▸ **Dataset extract**
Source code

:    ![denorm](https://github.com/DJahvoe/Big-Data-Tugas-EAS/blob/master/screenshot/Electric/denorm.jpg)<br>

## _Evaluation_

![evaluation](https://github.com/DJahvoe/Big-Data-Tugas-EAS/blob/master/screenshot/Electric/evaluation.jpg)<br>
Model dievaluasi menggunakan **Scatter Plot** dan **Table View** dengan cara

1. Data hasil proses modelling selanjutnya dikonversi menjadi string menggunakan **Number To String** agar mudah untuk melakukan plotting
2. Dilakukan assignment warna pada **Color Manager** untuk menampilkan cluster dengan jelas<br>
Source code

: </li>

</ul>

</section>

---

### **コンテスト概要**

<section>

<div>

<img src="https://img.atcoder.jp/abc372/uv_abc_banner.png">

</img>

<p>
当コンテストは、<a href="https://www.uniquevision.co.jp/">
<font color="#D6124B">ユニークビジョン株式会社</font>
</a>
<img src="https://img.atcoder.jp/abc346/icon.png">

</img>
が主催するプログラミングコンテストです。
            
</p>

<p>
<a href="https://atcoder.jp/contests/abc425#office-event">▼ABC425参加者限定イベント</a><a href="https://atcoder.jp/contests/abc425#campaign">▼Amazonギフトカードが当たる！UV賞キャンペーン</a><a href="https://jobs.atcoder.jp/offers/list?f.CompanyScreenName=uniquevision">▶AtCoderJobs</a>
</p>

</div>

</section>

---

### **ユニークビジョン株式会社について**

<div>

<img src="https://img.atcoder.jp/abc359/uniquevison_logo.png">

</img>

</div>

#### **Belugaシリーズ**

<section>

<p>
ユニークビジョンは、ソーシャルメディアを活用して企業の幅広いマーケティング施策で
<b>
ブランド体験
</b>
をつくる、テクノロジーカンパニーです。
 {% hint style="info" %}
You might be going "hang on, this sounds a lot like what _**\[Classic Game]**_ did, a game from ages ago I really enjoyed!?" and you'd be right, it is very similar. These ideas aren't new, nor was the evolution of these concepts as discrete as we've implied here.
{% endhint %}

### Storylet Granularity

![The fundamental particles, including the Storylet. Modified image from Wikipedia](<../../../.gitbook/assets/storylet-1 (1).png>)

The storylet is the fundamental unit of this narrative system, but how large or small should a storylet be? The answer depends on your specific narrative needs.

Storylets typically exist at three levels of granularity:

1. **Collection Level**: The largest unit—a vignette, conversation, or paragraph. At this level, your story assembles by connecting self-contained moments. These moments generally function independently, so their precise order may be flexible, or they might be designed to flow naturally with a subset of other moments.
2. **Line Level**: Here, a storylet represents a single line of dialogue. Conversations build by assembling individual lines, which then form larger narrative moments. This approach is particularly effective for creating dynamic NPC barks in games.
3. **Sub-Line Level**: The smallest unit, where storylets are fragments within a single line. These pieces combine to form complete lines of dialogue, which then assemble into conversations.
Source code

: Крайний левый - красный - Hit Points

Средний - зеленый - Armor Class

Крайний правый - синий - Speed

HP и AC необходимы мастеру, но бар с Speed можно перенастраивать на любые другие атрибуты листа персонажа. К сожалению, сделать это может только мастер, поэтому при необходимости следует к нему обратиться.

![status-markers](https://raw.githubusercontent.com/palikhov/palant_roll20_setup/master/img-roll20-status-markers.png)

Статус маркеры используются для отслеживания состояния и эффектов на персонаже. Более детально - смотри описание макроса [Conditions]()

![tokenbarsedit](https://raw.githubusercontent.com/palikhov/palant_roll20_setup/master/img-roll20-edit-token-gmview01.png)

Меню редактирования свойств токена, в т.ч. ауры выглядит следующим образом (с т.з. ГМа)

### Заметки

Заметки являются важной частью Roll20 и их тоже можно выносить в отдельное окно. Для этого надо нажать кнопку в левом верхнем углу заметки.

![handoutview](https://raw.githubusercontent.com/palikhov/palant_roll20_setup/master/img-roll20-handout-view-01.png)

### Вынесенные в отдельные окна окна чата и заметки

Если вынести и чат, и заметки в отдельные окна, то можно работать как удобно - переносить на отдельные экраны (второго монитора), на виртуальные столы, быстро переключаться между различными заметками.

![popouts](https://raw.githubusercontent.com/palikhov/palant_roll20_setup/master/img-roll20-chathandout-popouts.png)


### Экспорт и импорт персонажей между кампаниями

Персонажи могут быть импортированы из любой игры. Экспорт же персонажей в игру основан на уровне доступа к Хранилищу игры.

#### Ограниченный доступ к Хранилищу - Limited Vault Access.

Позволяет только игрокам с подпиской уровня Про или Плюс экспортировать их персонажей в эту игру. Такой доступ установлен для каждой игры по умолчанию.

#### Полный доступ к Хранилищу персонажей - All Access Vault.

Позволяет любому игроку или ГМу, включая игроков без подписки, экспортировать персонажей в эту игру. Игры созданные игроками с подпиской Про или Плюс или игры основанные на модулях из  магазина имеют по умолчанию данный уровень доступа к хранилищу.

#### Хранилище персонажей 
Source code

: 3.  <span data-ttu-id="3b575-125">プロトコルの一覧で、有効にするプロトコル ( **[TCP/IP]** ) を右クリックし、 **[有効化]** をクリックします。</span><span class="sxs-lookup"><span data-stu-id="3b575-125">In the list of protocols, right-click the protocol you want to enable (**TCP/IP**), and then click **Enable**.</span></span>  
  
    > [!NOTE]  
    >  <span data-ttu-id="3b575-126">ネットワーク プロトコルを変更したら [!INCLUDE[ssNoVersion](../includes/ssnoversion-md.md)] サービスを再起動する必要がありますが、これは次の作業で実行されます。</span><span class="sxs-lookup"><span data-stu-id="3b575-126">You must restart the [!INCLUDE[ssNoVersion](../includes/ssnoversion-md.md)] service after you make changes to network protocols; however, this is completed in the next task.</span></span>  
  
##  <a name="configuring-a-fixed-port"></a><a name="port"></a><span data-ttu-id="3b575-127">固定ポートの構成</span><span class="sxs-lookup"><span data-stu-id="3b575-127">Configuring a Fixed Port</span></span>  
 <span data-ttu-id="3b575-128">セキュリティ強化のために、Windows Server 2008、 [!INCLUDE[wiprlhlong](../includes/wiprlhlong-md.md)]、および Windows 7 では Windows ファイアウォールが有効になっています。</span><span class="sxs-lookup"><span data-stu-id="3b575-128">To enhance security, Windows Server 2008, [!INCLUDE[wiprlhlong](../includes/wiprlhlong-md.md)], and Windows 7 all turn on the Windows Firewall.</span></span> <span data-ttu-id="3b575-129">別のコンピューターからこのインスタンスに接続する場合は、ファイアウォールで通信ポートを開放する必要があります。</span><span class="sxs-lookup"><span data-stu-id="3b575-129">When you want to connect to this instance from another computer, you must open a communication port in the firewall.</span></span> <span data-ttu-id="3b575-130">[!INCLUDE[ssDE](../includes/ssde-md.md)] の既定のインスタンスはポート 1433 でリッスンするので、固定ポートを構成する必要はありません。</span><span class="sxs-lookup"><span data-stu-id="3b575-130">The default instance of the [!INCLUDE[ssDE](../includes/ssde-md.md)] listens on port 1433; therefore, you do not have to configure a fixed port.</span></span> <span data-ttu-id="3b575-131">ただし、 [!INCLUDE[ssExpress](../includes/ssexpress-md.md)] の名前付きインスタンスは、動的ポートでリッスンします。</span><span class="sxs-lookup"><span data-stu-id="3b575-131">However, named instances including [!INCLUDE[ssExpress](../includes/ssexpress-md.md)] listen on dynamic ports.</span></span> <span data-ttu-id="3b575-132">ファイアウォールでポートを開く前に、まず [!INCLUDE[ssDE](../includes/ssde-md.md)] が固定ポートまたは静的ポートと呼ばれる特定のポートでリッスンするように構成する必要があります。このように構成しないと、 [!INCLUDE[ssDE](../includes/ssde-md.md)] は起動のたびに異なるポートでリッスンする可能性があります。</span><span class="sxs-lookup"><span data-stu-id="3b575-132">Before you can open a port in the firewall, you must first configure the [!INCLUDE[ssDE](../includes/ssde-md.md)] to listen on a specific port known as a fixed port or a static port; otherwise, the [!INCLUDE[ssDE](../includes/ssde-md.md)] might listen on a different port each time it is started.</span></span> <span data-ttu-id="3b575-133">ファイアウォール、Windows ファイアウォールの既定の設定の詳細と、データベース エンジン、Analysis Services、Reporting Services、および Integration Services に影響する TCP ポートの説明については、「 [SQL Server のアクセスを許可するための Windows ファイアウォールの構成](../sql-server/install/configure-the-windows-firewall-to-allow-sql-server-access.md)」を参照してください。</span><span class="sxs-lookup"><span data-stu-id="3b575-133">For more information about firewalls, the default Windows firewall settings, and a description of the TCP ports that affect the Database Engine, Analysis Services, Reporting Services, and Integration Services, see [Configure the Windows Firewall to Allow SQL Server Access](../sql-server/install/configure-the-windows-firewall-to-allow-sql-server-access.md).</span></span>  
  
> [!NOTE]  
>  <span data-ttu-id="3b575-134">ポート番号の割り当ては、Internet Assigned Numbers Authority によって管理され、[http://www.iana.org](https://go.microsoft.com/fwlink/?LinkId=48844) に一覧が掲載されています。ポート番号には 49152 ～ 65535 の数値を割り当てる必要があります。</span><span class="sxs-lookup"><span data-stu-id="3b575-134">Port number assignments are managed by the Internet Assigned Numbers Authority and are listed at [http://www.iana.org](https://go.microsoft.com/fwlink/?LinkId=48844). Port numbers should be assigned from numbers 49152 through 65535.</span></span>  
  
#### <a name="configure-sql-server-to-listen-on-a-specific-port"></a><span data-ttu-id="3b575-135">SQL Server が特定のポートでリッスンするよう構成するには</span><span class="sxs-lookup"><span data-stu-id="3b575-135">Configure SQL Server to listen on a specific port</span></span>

▸ **What you are asked to do**
From the entries above, extract every line where the word "Speed" appears.

▸ **Solution to this task**
Крайний правый - синий - Speed
HP и AC необходимы мастеру, но бар с Speed можно перенастраивать на любые другие атрибуты листа персонажа. К сожалению, сделать это может только мастер, поэтому при необходимости следует к нему обратиться.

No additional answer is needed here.